— START OF Exercise materials —

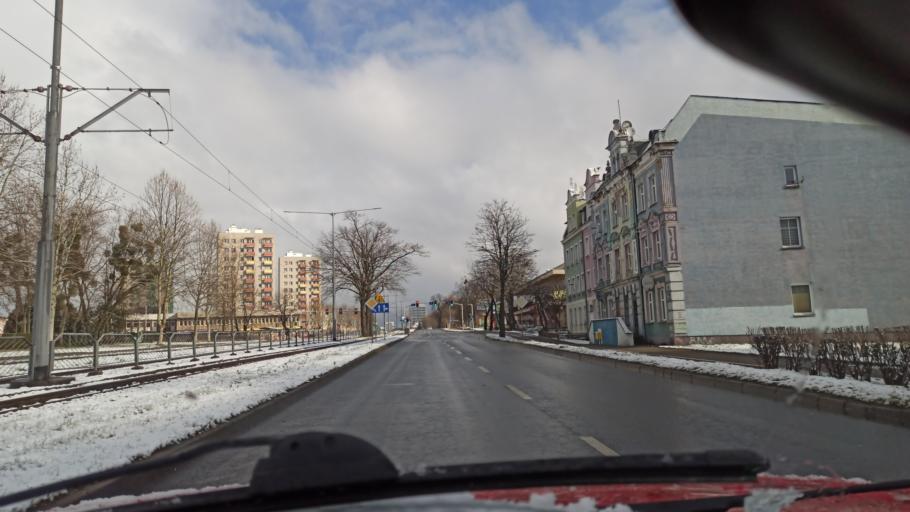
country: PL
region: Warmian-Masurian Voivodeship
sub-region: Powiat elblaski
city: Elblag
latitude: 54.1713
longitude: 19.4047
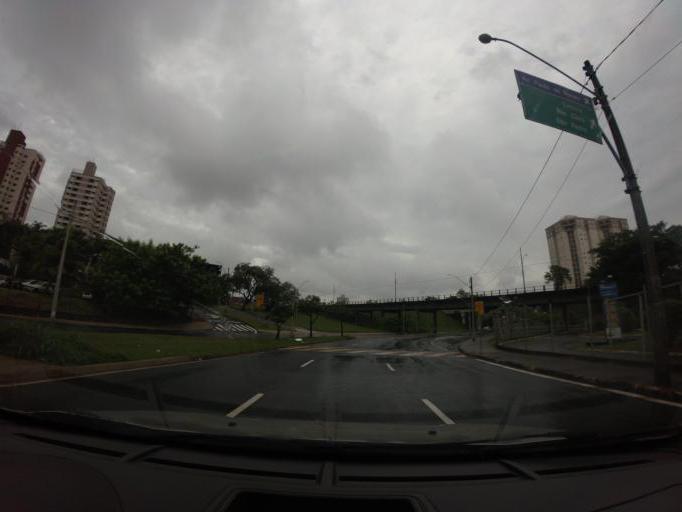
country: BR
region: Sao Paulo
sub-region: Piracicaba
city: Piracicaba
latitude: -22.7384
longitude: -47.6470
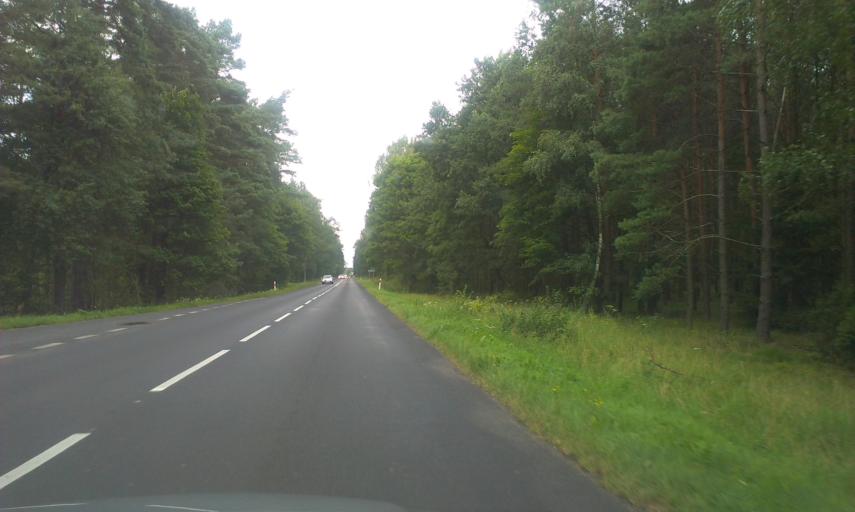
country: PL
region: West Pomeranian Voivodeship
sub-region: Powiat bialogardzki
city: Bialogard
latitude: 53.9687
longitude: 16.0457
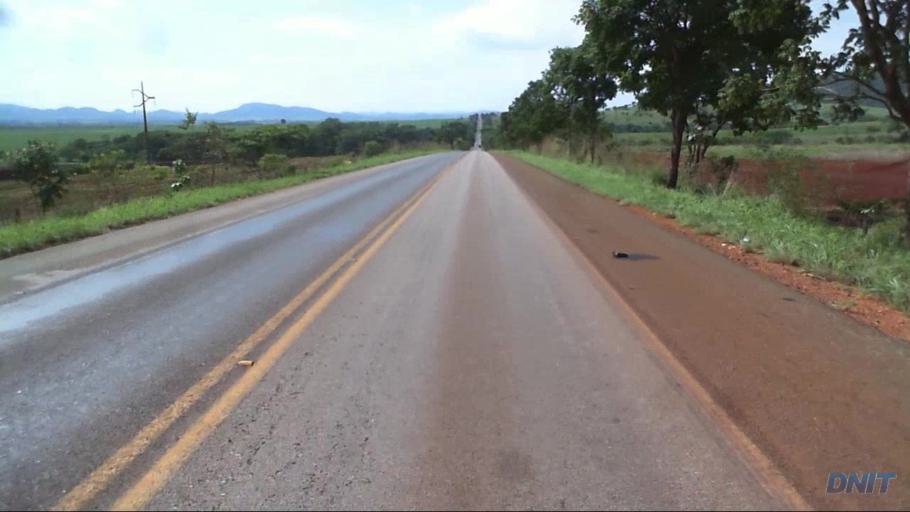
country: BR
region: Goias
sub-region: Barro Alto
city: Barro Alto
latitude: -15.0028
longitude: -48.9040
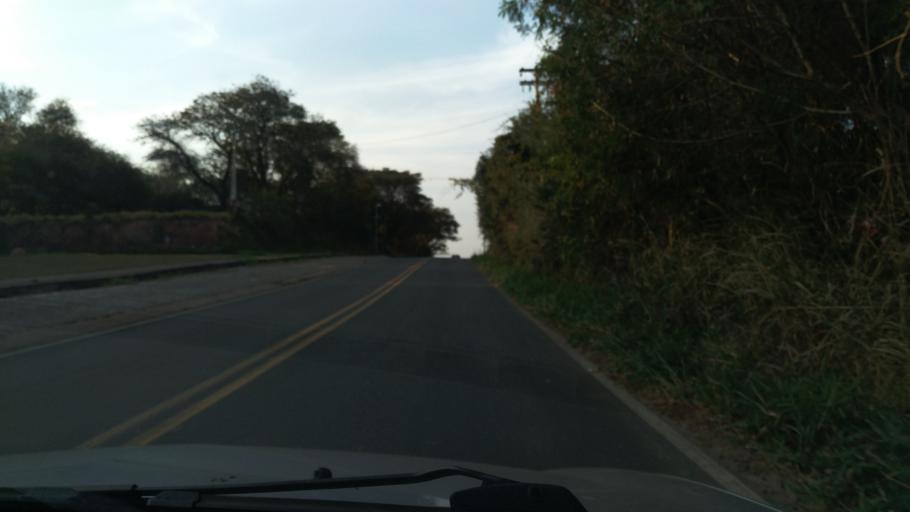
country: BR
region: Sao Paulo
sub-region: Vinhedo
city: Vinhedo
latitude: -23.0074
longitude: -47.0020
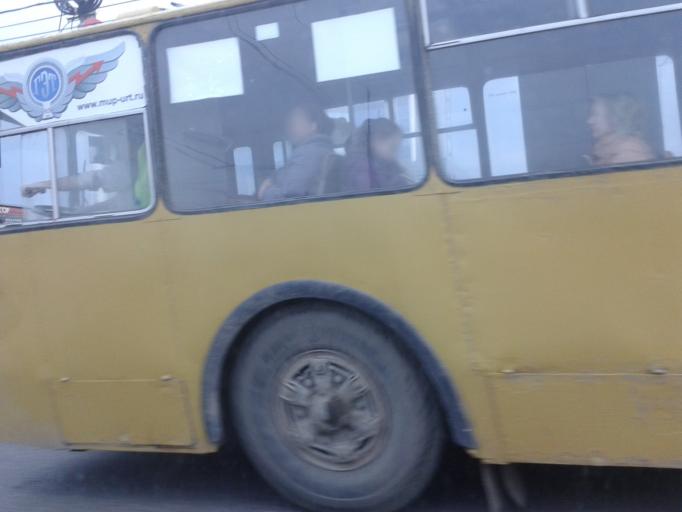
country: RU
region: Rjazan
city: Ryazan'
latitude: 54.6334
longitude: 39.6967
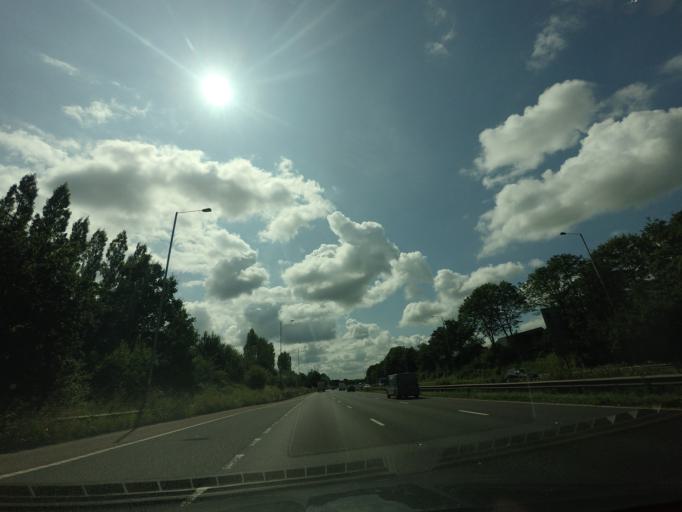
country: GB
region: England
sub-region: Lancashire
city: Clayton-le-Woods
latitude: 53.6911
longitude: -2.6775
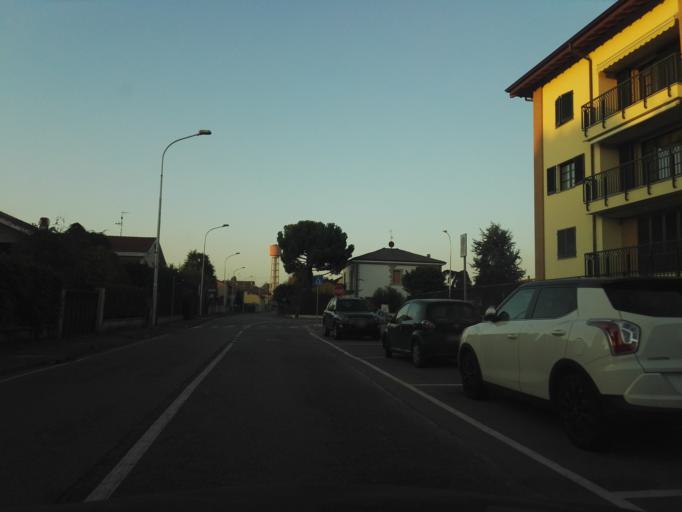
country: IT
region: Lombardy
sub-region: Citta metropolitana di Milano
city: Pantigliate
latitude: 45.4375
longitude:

— END OF Exercise materials —

▸ Exercise prompt:
Copy out, unchanged, everything from the line containing "latitude: 54.6334" down to the end of the data above. Leave the pictures out of your answer.

▸ Final answer:
latitude: 54.6334
longitude: 39.6967
country: GB
region: England
sub-region: Lancashire
city: Clayton-le-Woods
latitude: 53.6911
longitude: -2.6775
country: IT
region: Lombardy
sub-region: Citta metropolitana di Milano
city: Pantigliate
latitude: 45.4375
longitude:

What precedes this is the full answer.